Text excerpt:
United States District Court, D. Delaware
May 13, 2022
Civil Action 19-1600-RGA (D. Del. May. 13, 2022)

Opinion

Civil Action 19-1600-RGA

05-13-2022

THE AMERICAN INSTITUTE FOR CHARTERED PROPERTY CASUALTY UNDERWRITERS and THE INSTITUTES, LLC, Plaintiffs, v. ADAM POTTER and BUSINESS INSURANCE HOLDINGS, INC., Defendants.


MEMORANDUM

Before me are Defendant Business Insurance Holdings, Inc. (“BIH”)'s Motion for Summary Judgment with Respect to Plaintiffs' Claims (D.I. 233); Plaintiffs' Motion for Partial Summary Judgment (D.I. 236); and Defendant Adam Potter's Motion for Summary Judgment on Plaintiffs' Amended and Supplemental Complaint (D.I. 241). I have considered the parties' briefing. (D.I. 234, 239, 242, 269, 274, 277, 280, 290, 291, 293, 294).

I. BACKGROUND

On June 1, 2018, Plaintiffs The American Institute for Chartered Property Casualty Underwriters and The Institutes, LLC (together, “Plaintiffs”) entered into the Asset Purchase Agreement (“APA”) with Claims Pages, LLC (“CP”), C&E MGMT and Planning, Inc. (“C&E”), CLM Group, Inc. (“CLM”), Potter, and Moxie HC, LLC (“Moxie”). (D.I. 240-9, Ex. 9). Pursuant to the APA, Plaintiffs acquired substantially all of the assets of CP, C&E, and CLM. (Id. at 1). The APA contains non-compete and non-solicitation provisions which generally prohibit “each Selling Party” from competing with the “Sellers' Businesses.” (Id., § 6.12(a)-(b)).

Data section:

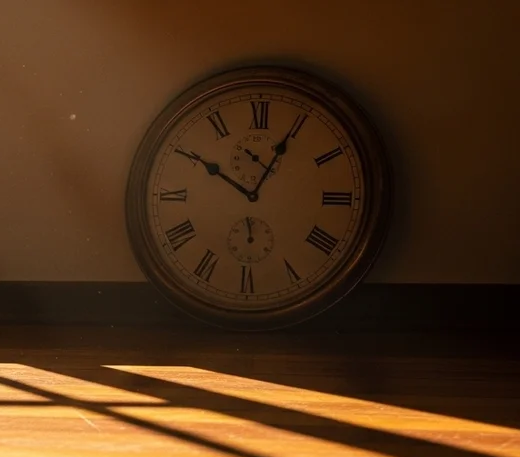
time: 10:04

Task description:
Copy the court memorandum word for word, from "On June 1, 2018, Plaintiffs" up to and including "(Id., § 6.12(a)-(b)).". Please rely on the court memorandum alone and set the material aside.

Final answer:
On June 1, 2018, Plaintiffs The American Institute for Chartered Property Casualty Underwriters and The Institutes, LLC (together, “Plaintiffs”) entered into the Asset Purchase Agreement (“APA”) with Claims Pages, LLC (“CP”), C&E MGMT and Planning, Inc. (“C&E”), CLM Group, Inc. (“CLM”), Potter, and Moxie HC, LLC (“Moxie”). (D.I. 240-9, Ex. 9). Pursuant to the APA, Plaintiffs acquired substantially all of the assets of CP, C&E, and CLM. (Id. at 1). The APA contains non-compete and non-solicitation provisions which generally prohibit “each Selling Party” from competing with the “Sellers' Businesses.” (Id., § 6.12(a)-(b)).